Vonnegut is that rare literary figure who never stopped being cool.
Ever since he rose to prominence during the 1960s, Vonnegut -- with
his Twainian mop of curly hair, bushy Bavarian beer-hall mustache and
carbolic-acid smirk -- has been dubbed a prose shaman with a trick
bag full of preposterous characters. Harper's deemed him an
"unimitative and inimitable social satirist," and The New York Times
anointed him the "laughing prophet of doom."

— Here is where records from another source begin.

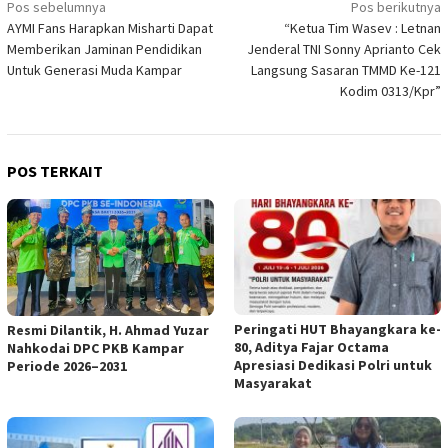
Navigasi
Pos sebelumnya
Pos berikutnya
AYMI Fans Harapkan Misharti Dapat
“Ketua Tim Wasev : Letnan
pos
Memberikan Jaminan Pendidikan
Jenderal TNI Sonny Aprianto Cek
Untuk Generasi Muda Kampar
Langsung Sasaran TMMD Ke-121
Kodim 0313/Kpr”
POS TERKAIT
Peringati HUT Bhayangkara ke-
Resmi Dilantik, H. Ahmad Yuzar
80, Aditya Fajar Octama
Nahkodai DPC PKB Kampar
Apresiasi Dedikasi Polri untuk
Periode 2026–2031
Masyarakat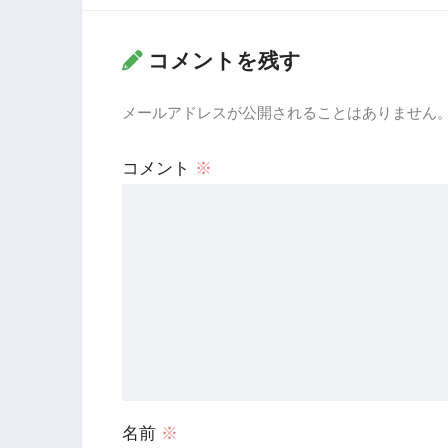
コメントを残す
メールアドレスが公開されることはありません
コメント
※
名前
※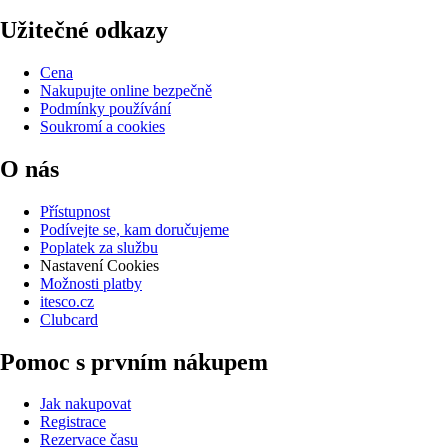
Užitečné odkazy
Cena
Nakupujte online bezpečně
Podmínky používání
Soukromí a cookies
O nás
Přístupnost
Podívejte se, kam doručujeme
Poplatek za službu
Nastavení Cookies
Možnosti platby
itesco.cz
Clubcard
Pomoc s prvním nákupem
Jak nakupovat
Registrace
Rezervace času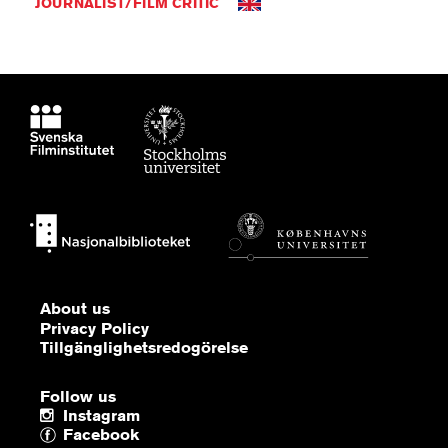
JOURNALIST/FILM CRITIC
About us
Privacy Policy
Tillgänglighetsredogörelse
Follow us
Instagram
Facebook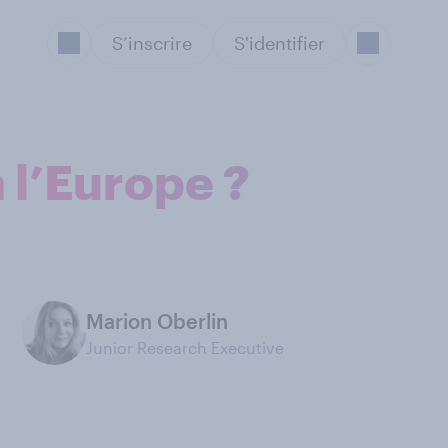
S’inscrire
S'identifier
 l’Europe ?
Marion Oberlin
Junior Research Executive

On this day, though, as Vonnegut sips coffee and his tiny white dog,
Flour, yaps in the background, there is no wry amusement or social
satire in his repertoire. There is only burning dissent about the way
modern technology and global capitalism are usurping the last gasps
of goodness from honest laborers' lives. And deep sadness that
everyday humans are butchering their most civilized impulses. But
then Vonnegut starts coughing, clearing his throat of phlegm,
grasping for a half-smoked pack of Pall Malls lying on a coffee
table. He quickly lights up. His wheezing ceases. I ask him whether
he worries that cigarettes are killing him. "Oh, yes," he answers, in
what is clearly a set-piece gag. "I've been smoking Pall Mall
unfiltered cigarettes since I was twelve or fourteen. So I'm going to
sue the Brown & Williamson Tobacco Company, who manufactured them.
And do you know why?" "Lung cancer?" I offer.

"No. No. Because I'm eighty-three years old. The lying bastards! On
the package Brown & Williamson promised to kill me. Instead, their
cigarettes didn't work. Now I'm forced to suffer leaders with names
like Bush and Dick and, up until recently, 'Colon.'"....

"I'm Jeremiah, and I'm not talking about God being mad at us,"
novelist Kurt Vonnegut says with a straight face, gazing out the
parlor windows of his Manhattan brownstone. "I'm talking about us
killing the planet as a life-support system with gasoline. What's
going to happen is, very soon, we're going to run out of petroleum,
and everything depends on petroleum. And there go the school buses.
There go the fire engines. The food trucks will come to a halt. This
is the end of the world. We've become far too dependent on
hydrocarbons, and it's going to suddenly dry up. You talk about the
gluttonous Roaring Twenties. That was nothing. We're crazy, going
crazy, about petroleum. It's a drug like crack cocaine. Of course,
the lunatic fringe of Christianity is welcoming the end of the world
as the rapture. So I'm Jeremiah. It's going to have to stop. I'm sorry."

For the most part, this sort of apocalyptic attitude is to be
expected from Vonnegut, who, after all, in his futuristic novel Cat's
Cradle (1963) created Ice-Nine, a substance with the capacity to
obliterate the Earth incrementally, like the "great door of heaven
being closed softly." The naive protagonist of the novel -- a
character named John/Jonah -- actually struggles to write a book
titled The Day the World Ended. (Cat's Cradle also includes a
hilarious faux religion known as Bokononism, whose religious texts
carry the warning "All of the true things I am about to tell you are
shameless lies.") In the interview collection Conversations With Kurt
Vonnegut, he even dismisses the notion that his fourteen novels, six
essay collections and dozens of short stories have a long shelf life,
saying, "Anybody with any sense knows the whole solar system will go
up like a celluloid collar by-and-by." Add to that doomsday scenario
Vonnegut's notorious bouts of chronic depression, daily doldrums and
suicidal longings, and you get a literary Cassandra of the first order.

Later, remembering his hyperagitation about global warming, I
telephoned him at his Long Island summer cottage, curious about
whether he saw Al Gore's documentary An Inconvenient Truth. "I know
what it's all about," he scoffed. "I don't need any more persuasion."
Not satisfied with his answer, I pressed him to expand, wondering if
he had any advice for young people who want to join the increasingly
vocal environmental movement. "There is nothing they can do," he
bleakly answered. "It's over, my friend. The game is lost."